E invece venne a Milano?
"Sì, l’anno dopo nel 1992. Dopo la laurea, nella Russia di Gorbaciov c’era un grande fermento ma poco lavoro. Capii che non sarei riuscita a fare nulla. Allora misi da parte le mie riserve nei confronti della professione di modella, contattai la “Elite”. Mi dissero che avevano anche una sede a Milano e scelsi di trasferirmi qui perché le procedure per ottenere il visto in Italia erano più veloci rispetto alla Francia e alla Germania".

E dunque?
"Appena atterrata, Milano mi sembrava buia, grigia, ma forse era il riflesso dei timori che avevo dentro. Ero dominata dalla paura di non farcela. Trovai una sistemazione in un appartamento vicino alla Darsena. Il mio primo lavoro fu per la pubblicità di uno shampoo che mi fece guadagnare un milione delle vecchie lire. Cioè quanto prendeva in un anno mio padre che faceva l’ingegnere nucleare in Russia".

Insomma addio pregiudizi?
"All’inizio mica tanto. Mi sentivo goffa e inadeguata, con le mie mani grandi e le gambe lunghe. Meno male che divenni amica di Iris, una modella tedesca che mi insegnò tutto. Per le altre colleghe sarei potuta pure precipitare in un abisso. Una sera in un ristorante incontrai il regista Beppe Recchia che mi propose subito un lavoro. Non capivo nulla, credevo volesse importunarmi. Mi dicevano che me la tiravo perché non sorridevo mai, ma non volevo essere scambiata per una ragazza facile. Recchia comunque non mollò.

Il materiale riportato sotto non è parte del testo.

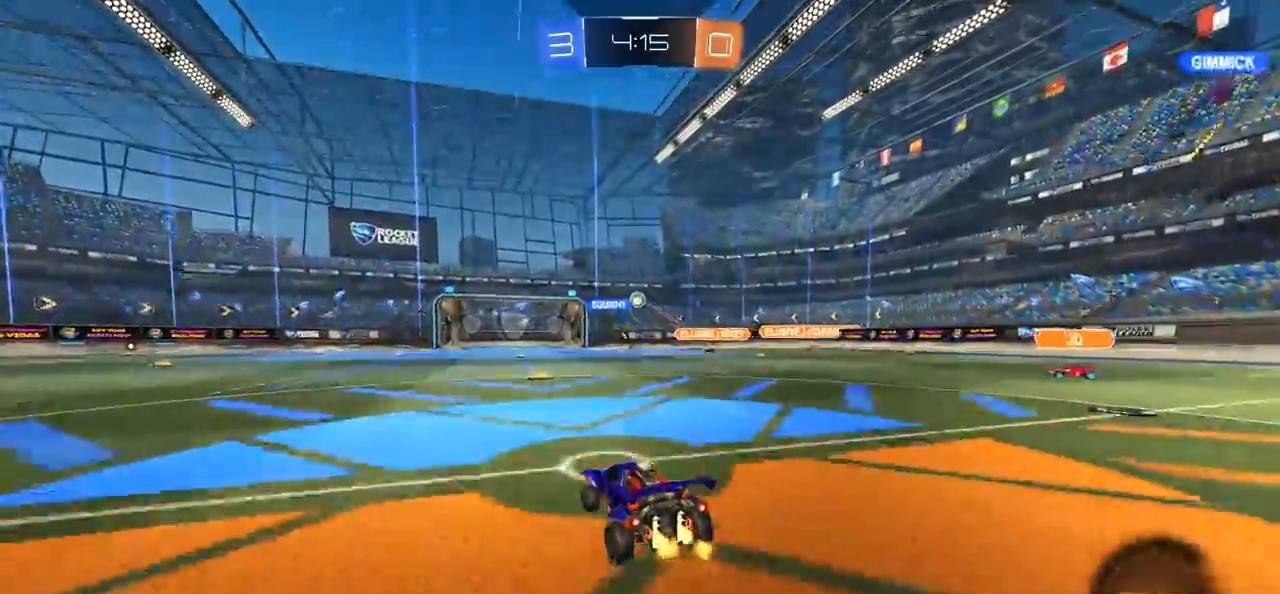
{"buttons": ["CIRCLE", "R2"], "left_stick": "center", "right_stick": "center", "events": [[317, "CIRCLE", "down"]]}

Contattò la mia agenzia, riuscì ad ottenere un appuntamento e alla fine mi convinse a debuttare in tv con Gerry Scotti".

Come andò?
"Erano gli anni 1992-‘93 de “La Grande sfida” su Canale 5. Gerry fu meraviglioso. All’inizio dovevo dire solo “Da” che in russo significa sì. Ma non ero capace di fare la bella e basta. Cominciai a studiare come una matta l’italiano. E ad ogni puntata riuscivo a dire sempre qualche parola in più. Fu un’esperienza importante. Poi ho affinato le mie doti con Frizzi, un grande maestro e Paolo Rossi, che mi ha insegnato i tempi della comicità, a me molto congegnali".

Continua a vivere a Milano?
"No, vivo nella Marche ma ho mantenuto una casa nella zona di Corso Como. Ci ho trascorso i miei migliori anni milanesi. E’ la via che proietta verso il futuro perché conduce alla nuova zona di Porta Nuova con quel viale in leggera salita che assomiglia alla passerella dell’astronave di Star Trek. E poi quella rosa di grattacieli è un’opera d’arte".